◆ Entries taken from a collection
▼▼▼
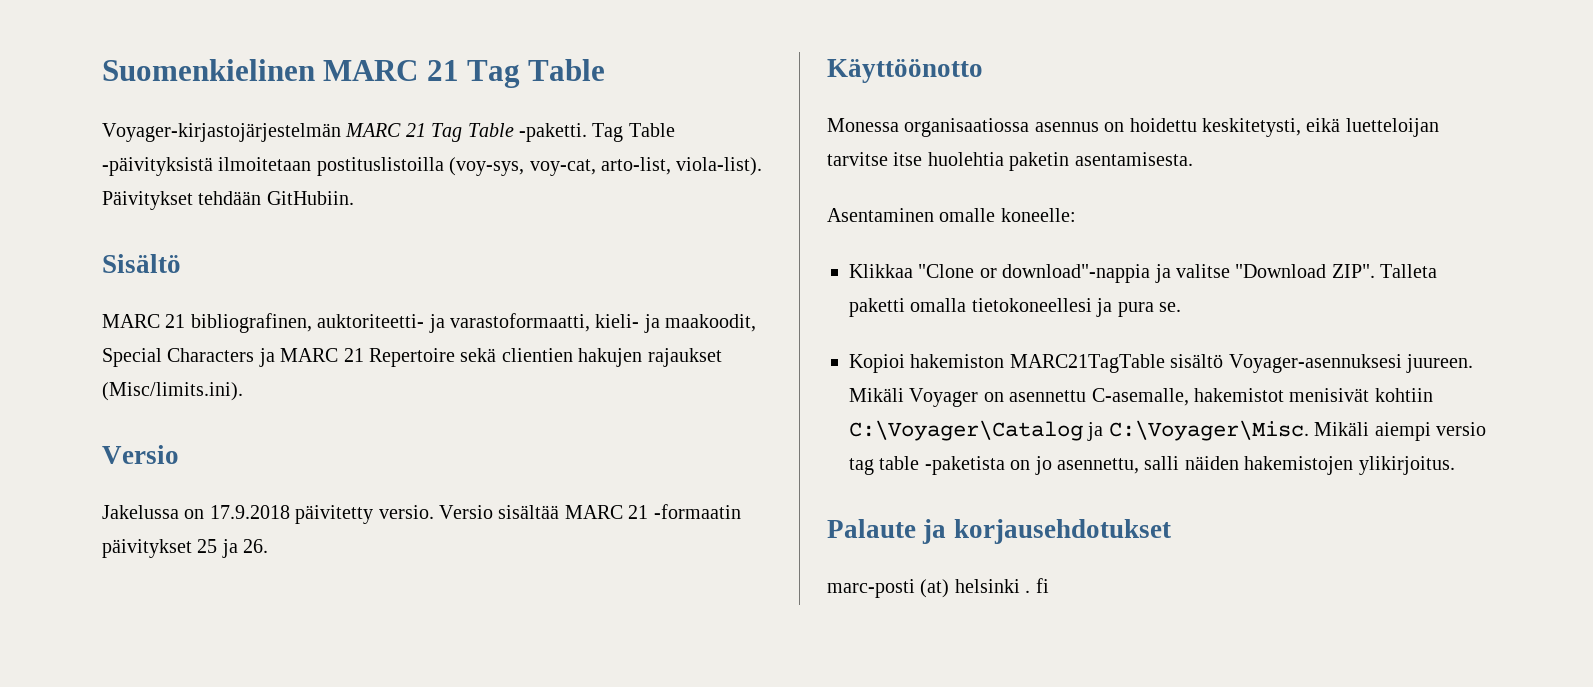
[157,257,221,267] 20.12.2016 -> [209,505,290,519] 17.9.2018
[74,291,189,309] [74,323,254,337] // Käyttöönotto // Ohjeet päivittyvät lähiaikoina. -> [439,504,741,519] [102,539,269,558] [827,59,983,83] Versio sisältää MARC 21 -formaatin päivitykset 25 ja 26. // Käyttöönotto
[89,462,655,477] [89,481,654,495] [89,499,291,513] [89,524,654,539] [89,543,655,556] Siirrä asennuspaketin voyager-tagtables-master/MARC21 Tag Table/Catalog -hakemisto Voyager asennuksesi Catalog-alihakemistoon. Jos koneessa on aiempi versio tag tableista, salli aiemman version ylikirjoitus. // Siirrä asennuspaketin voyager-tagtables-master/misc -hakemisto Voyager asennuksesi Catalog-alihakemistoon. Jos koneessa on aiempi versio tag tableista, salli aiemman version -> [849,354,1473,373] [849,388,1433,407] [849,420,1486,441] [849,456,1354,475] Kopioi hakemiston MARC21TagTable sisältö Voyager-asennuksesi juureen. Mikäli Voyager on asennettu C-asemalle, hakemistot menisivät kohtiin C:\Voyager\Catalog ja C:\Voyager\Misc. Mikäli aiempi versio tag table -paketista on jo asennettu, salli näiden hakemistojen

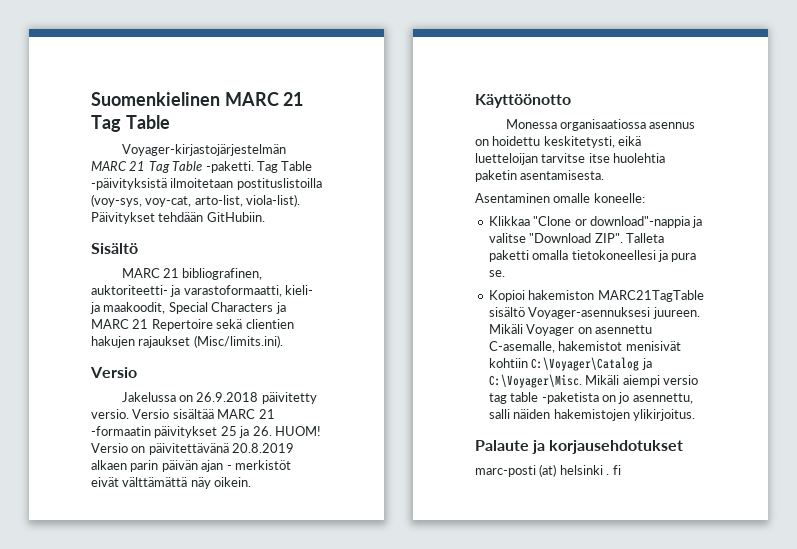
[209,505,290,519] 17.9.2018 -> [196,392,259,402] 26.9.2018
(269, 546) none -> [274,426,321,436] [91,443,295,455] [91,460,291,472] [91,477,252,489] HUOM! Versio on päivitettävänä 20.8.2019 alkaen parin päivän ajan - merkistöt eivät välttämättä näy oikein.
▲▲▲
◆ Work task
Repeat exactly the lines from the one containing "[89,462,655,477] [89,481,654,495] [89,499,291,513]" to the last line of the records above, including both, and leave out any pictures.

◆ Exercise output
[89,462,655,477] [89,481,654,495] [89,499,291,513] [89,524,654,539] [89,543,655,556] Siirrä asennuspaketin voyager-tagtables-master/MARC21 Tag Table/Catalog -hakemisto Voyager asennuksesi Catalog-alihakemistoon. Jos koneessa on aiempi versio tag tableista, salli aiemman version ylikirjoitus. // Siirrä asennuspaketin voyager-tagtables-master/misc -hakemisto Voyager asennuksesi Catalog-alihakemistoon. Jos koneessa on aiempi versio tag tableista, salli aiemman version -> [849,354,1473,373] [849,388,1433,407] [849,420,1486,441] [849,456,1354,475] Kopioi hakemiston MARC21TagTable sisältö Voyager-asennuksesi juureen. Mikäli Voyager on asennettu C-asemalle, hakemistot menisivät kohtiin C:\Voyager\Catalog ja C:\Voyager\Misc. Mikäli aiempi versio tag table -paketista on jo asennettu, salli näiden hakemistojen

[209,505,290,519] 17.9.2018 -> [196,392,259,402] 26.9.2018
(269, 546) none -> [274,426,321,436] [91,443,295,455] [91,460,291,472] [91,477,252,489] HUOM! Versio on päivitettävänä 20.8.2019 alkaen parin päivän ajan - merkistöt eivät välttämättä näy oikein.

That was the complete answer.